Apesar disso, o músico não vê com maus olhos a ascensão de novos eventos de samba em Porto Alegre. Para ele, que foi criado na região da Ilhota, histórico território negro da cidade e berço de nomes como Lupicínio Rodrigues, tal cenário “é resultado do bom trabalho que está sendo feito” e, de alguma forma, beneficia a cena sambista:
— No fim das contas, o pessoal gosta dos negros tocando para eles, mas o público é branco. Mas isso ajuda o samba e gera dinheiro para quem precisa trabalhar.
Para a cantora e compositora Pâmela Amaro, o ponto crucial da discussão é o respeito à origem negra do samba e a consciência de qual é o contexto em que ele está inserido. Qualquer lugar pode abrigar uma roda, Pâmela defende, mas precisa entender que, ao mesmo tempo em que uma festa é realizada sem maiores problemas em um bairro de classe média, outros espaços sambistas enfrentam o risco de perder seus territórios.
— O samba tem endereço e origem. Tem RG e tem CPF, porque é mais do que um gênero musical. É uma filosofia, uma cultura. Foi o que manteve a população negra viva. O samba é uma coisa muito séria. Então, qualquer roda tem de surgir com responsabilidade — diz Pâmela. — A questão é se pretos e pretas cantando nos lugares tradicionais também terão espaço. Teremos estrutura, dinheiro? As escolas de samba conseguirão se sustentar ou vão sempre receber carta com ameaça de despejo?
Nina Fola, musicista e doutoranda em Sociologia pela UFRGS, chama atenção para uma histórica marginalização do samba na cidade, que, segundo ela, vem desde a mudança do Carnaval para a região do Porto Seco. O movimento distanciou a manifestação cultural das regiões centrais — as mesmas que agora voltam a abraçar o samba.
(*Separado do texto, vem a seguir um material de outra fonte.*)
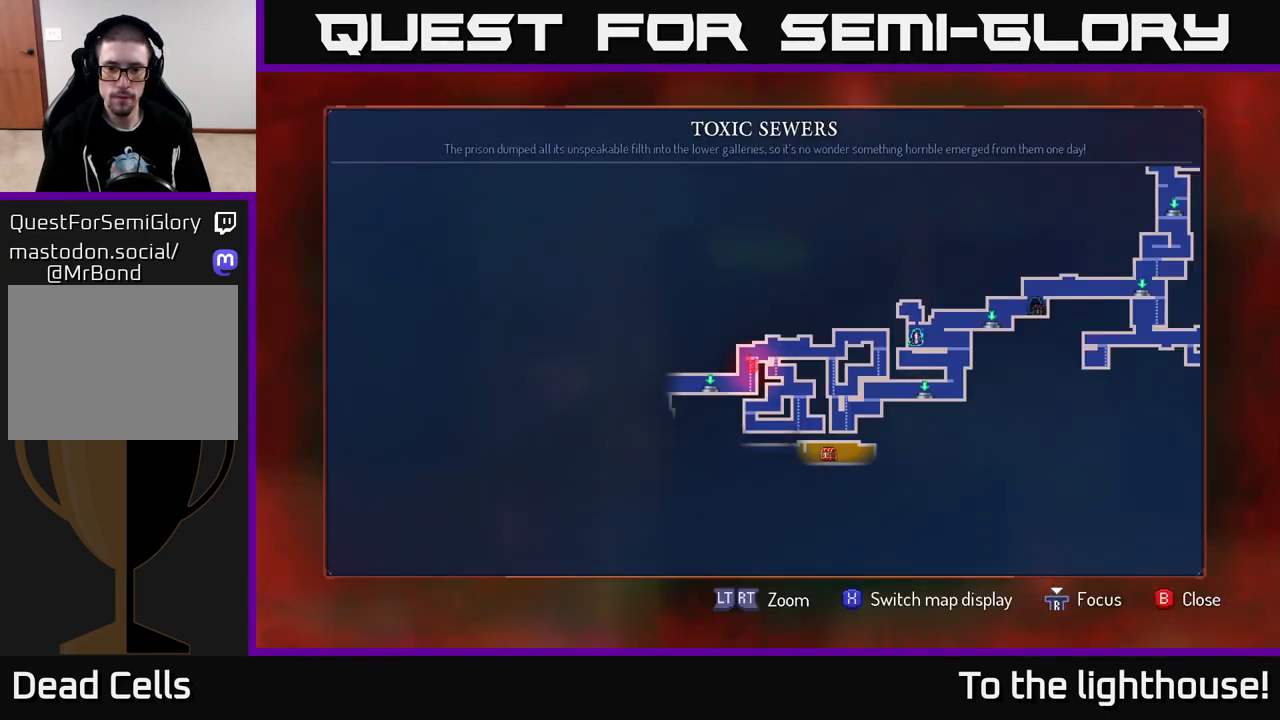
{"buttons": [], "left_stick": "center", "right_stick": "center", "events": [[150, "left_stick", "down"], [450, "left_stick", "center"]]}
— Pode até haver eventos de samba, mas Bom Fim, Cidade Baixa e Centro Histórico, por exemplo, não admitem escolas de samba nos seus territórios. É como dizer: “Gostamos da cultura popular, mas não queremos o povo que a carrega”. Isso, para mim, é racismo. É o mesmo que tu teres uma cozinheira maravilhosa, que faz o teu belo jantar, mas que tu não chamas para sentar à mesa contigo. Tu gostas do que ela pode te oferecer, mas ela em si não é desejável — analisa Nina.
A pesquisadora aponta que o melhor caminho seria uma união de forças. Em sua visão, o público branco e de classe média que tornou o samba mais pop pode usar seus privilégios quando o movimento cultural precisar travar suas lutas.
— A gente tem em Porto Alegre espaços como o Odomodê, um grupo antiquíssimo situado ali na Avenida Ipiranga, e que precisa fazer uma festa para arrumar um conserto de luz, cara. Essa é a realidade de um espaço que existe há mais de 40 anos e não é amparado por uma política pública. Então, o que cabe é unir essas forças por uma articulação. Enquanto a gente não tiver oportunidade de discutir a divisão dos privilégios, a gente vai continuar na mesma — conclui Nina Fola.